▶ _PASSAGE FOURNI_:
À Franz Liszt (CG no. 1696; 24 janvier):
En t’écrivant
précipitamment il y a quelques jours, j’ai oublié de répondre à différents
passages de ton avant-dernière lettre. Il s’agissait du volume que tu as
l’intention de publier sur mes partitions dans deux ou trois mois. Tu
voudrais avoir le manuscrit de mes mémoires pour y prendre des
détails Biographiques. Je ne te l’ai pas envoyé parce que je n’ai point
encore de copie de ce volumineux manuscrit et que je n’ose le confier au
chemin de fer. Un énorme paquet de musique contenant 105 parties de chœur
de mon Requiem a été expédié le 23 décembre par moi à Griepenkerl à Brunswick, et ce paquet n’est pas arrivé à son adresse. Je ne puis
savoir ce qu’il en est devenu. Tu conçois que ce fait me rende plus
méfiant à l’égard des messagers officiels.
Dès que j’aurai pu faire copier la chose, ou je te la
porterai, ou je te l’enverrai par quelque voie sûre. […]
À Franz Liszt (CG no. 1965; 10 mai):
[…] Hier je t’ai envoyé en
un paquet trois volumes manuscrits reliés, que je t’avais promis.
Tu sais que M. Pohl veut bien se charger d’en faire la traduction, qu’il
s’engage à ne pas publier de mon vivant et dont je lui cède toute la
propriété en Allemagne. Il y aura là-dedans une foule de mots, d’allusions
et de locutions tout à fait inintelligibles pour lui, mais je te prie de
vouloir bien les lui expliquer.
Je lui donne un an pour faire sa traduction,
après ce temps je te prie de me renvoyer l’original si je ne vais pas le
chercher moi-même. Je compte sur son honneur de traducteur pour ne faire
aucun changement, aucune concession à des idées qui ne sont pas les
miennes, enfin pour traduire purement et simplement avec la
fidélité la plus scrupuleuse.
Si je mourais avant d’avoir reçu mon manuscrit, je te
prie de le garder et d’en arranger une publication fidèle aussi
avec Michel Lévy (Rue Vivienne) qui me l’a déjà proposée. Tu remettrais
alors le produt de cette vente, quel qu’il soit, moitié à ma femme et
moitié à mon fils.
Pardon de te parler sur ce ton testamentaire; mais, comme disent les
bonnes femmes, cela ne fait pas mourir.
Tu m’accuseras réception seulement du paquet
(je saurais ce que cela veut dire). […]
À Franz Liszt (CG no. 1975; 7 juin):
[…] Il n’y a point de doute que Pohl soit incapable de bien traduire les mémoires; mais il m’a tant prié de les lui confier… Il n’y a qu’un parti à prendre, c’est, si tu ne lui a pas communiqué ma dernière lettre, de continuer à garder le silence à ce sujet. Dis-moi ce qu’il en est par quelques lignes adressées à Londres (à M. William Beale, Cramer and Beale office, Regents street) (pour M. H. Berlioz). Nous trouverons bien un prétexte plausible pour reprendre toute liberté à cet égard. Au reste Cornelius n’est pas non plus de force à traduire du Parisien en allemand, sans être beaucoup aidé. Il a même commis dans l’Enfance du Christ une petite erreur assez singulière, en confondant un corps-de-garde (lieu de garde) avec un Corps de Gardes (hommes de garde). […]
À Franz Liszt (CG no. 1995; 21 juillet):
[…] P.S. Dis-moi ce que tu as fait à propos des Mémoires, avec Pohl et s’il sait que je les ai envoyés.

▶ _EXERCICE PROPOSÉ_: Prolongez les extraits de lettres à Franz Liszt sur le manuscrit des mémoires en reprenant juste après le dernier post-scriptum.

▶ _ENTRÉES FOURNIES_:
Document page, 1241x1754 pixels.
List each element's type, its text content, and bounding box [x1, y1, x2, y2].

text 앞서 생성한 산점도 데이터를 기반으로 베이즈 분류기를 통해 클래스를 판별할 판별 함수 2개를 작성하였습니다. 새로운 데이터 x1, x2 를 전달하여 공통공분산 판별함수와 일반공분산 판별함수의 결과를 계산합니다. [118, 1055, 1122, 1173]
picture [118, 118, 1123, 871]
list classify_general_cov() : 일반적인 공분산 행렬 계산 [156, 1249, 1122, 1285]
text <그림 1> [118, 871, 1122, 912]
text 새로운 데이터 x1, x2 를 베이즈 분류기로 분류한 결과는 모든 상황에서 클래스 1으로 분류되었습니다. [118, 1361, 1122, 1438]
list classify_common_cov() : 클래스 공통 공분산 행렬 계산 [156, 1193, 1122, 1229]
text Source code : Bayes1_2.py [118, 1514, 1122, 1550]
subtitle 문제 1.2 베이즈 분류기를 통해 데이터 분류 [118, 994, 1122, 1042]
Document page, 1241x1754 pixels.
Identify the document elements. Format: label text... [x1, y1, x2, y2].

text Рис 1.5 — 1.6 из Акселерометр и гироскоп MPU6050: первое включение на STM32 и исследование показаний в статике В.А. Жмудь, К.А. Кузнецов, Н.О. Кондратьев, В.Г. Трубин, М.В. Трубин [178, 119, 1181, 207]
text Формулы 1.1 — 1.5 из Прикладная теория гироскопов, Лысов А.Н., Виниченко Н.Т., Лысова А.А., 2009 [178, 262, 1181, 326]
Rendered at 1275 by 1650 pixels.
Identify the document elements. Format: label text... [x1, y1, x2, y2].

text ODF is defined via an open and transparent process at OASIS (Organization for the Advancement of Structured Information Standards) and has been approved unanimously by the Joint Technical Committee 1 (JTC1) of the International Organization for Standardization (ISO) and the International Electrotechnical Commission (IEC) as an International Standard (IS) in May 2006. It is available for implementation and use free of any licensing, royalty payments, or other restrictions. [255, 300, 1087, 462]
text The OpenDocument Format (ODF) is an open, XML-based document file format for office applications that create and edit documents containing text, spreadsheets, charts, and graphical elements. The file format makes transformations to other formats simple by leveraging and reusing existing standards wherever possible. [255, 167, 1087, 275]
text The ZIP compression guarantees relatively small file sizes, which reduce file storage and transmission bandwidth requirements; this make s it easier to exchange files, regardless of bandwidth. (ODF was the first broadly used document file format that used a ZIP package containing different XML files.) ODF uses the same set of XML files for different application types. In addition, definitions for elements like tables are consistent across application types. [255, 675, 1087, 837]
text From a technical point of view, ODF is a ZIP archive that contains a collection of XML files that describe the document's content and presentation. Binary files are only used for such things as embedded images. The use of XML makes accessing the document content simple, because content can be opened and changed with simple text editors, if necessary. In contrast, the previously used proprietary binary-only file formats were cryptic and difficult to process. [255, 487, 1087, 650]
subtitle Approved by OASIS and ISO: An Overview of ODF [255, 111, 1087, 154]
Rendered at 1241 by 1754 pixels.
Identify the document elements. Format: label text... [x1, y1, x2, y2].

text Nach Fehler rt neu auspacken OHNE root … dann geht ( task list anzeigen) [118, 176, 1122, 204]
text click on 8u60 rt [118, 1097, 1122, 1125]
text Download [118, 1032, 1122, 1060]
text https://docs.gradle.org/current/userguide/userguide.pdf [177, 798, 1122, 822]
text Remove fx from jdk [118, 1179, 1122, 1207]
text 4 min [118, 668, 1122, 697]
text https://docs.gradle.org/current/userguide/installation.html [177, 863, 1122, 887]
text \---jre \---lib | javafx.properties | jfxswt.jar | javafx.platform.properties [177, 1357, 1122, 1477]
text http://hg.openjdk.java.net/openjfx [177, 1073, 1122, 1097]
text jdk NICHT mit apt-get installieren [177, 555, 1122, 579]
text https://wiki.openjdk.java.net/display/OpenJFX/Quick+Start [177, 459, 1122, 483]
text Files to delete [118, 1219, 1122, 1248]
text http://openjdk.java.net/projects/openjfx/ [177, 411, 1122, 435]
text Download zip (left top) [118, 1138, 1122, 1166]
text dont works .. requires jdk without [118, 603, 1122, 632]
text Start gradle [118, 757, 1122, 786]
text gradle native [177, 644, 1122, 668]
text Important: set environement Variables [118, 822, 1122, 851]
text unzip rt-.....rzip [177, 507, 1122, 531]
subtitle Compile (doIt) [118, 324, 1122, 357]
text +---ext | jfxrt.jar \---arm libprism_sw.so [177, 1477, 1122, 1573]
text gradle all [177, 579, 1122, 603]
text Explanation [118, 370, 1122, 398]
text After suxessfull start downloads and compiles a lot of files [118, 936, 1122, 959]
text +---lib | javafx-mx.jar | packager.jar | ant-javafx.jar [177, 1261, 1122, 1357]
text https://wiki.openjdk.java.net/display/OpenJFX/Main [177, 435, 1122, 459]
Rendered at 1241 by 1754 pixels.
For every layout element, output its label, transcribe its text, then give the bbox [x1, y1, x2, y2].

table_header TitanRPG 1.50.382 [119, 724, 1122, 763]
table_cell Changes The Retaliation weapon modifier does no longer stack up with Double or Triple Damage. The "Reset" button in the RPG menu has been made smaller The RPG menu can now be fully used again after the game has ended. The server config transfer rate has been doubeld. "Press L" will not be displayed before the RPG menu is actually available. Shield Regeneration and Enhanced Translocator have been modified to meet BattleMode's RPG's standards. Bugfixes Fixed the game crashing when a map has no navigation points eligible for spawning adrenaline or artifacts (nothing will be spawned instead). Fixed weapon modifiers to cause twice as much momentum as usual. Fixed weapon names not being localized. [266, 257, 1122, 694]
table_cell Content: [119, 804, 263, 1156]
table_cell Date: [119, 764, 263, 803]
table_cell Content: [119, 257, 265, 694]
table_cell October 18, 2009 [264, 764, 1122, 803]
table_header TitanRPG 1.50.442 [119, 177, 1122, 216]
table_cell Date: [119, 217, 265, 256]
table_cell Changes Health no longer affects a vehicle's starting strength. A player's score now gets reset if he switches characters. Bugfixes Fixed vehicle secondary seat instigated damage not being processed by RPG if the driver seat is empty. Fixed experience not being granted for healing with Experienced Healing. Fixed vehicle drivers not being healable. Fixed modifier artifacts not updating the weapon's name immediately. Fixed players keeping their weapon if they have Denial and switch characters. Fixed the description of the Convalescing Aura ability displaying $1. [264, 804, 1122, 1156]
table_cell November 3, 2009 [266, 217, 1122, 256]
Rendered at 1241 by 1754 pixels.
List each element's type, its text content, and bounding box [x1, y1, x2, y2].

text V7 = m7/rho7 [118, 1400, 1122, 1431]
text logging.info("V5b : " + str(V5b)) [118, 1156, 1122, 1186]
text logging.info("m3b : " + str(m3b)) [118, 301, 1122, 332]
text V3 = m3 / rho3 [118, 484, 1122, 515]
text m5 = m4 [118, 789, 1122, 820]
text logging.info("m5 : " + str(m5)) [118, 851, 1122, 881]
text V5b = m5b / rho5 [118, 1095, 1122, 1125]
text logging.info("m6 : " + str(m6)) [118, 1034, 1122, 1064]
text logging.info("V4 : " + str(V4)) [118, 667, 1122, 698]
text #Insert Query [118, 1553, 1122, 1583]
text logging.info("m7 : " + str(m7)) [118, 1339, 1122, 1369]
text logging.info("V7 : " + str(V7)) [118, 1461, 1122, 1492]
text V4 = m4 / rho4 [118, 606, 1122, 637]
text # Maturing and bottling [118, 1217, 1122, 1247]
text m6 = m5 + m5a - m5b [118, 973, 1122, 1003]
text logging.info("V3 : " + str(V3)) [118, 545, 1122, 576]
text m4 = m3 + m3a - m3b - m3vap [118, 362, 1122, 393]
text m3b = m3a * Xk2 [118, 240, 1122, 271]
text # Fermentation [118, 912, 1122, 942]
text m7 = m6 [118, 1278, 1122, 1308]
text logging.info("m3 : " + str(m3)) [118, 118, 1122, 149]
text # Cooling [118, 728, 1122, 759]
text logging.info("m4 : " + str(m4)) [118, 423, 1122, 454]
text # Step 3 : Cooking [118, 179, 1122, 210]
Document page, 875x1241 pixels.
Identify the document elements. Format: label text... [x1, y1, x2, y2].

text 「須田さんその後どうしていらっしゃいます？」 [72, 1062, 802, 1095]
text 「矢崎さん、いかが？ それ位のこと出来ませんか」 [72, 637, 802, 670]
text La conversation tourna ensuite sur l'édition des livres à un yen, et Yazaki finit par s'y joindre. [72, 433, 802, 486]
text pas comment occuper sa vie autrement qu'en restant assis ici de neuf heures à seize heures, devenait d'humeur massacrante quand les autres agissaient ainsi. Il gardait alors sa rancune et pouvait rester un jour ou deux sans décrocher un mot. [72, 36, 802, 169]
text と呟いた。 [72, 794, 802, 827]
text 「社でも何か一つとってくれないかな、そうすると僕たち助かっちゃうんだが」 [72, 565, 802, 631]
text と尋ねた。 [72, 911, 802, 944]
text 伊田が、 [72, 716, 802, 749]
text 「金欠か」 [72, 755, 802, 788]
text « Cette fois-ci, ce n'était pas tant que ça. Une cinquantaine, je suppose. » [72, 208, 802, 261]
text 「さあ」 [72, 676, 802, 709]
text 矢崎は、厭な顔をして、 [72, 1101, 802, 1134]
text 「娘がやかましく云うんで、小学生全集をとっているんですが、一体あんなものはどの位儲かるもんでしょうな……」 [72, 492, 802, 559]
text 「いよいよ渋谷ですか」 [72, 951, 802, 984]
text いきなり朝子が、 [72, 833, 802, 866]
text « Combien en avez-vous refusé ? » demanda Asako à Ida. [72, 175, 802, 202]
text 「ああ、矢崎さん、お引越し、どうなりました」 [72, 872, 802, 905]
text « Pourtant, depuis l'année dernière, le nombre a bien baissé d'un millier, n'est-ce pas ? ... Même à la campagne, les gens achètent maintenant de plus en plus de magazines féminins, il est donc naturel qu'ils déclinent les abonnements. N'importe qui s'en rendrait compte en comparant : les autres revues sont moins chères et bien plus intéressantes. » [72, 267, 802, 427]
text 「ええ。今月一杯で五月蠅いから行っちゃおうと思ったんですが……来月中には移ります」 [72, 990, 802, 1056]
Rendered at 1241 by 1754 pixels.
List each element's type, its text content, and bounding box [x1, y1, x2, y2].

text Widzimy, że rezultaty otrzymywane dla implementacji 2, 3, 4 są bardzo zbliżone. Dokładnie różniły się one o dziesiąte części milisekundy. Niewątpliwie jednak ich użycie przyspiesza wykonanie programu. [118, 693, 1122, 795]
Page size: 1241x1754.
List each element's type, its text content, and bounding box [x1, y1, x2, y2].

▶ _RÉPONSE ATTENDUE_:
À Franz Liszt (CG no. 2074; 31 décembre):
[…] P.S. Dans le cas où je verrais Pohl avant toi, fais-moi savoir ce que je devrai répondre aux questions qu’il ne manquera pas de m’adresser au sujet de la traduction des Mémoires.
À Richard Pohl (CG no. 2094bis [tome VIII]; entre le 8 février et le 3 mars):
Voici les mémoires. Ne dites pas que vous les avez et n’en parlez [pas] devant ma femme, qui ne sait pas même que ces volumes étaient à Weimar. Je vous expliquerai tout cela.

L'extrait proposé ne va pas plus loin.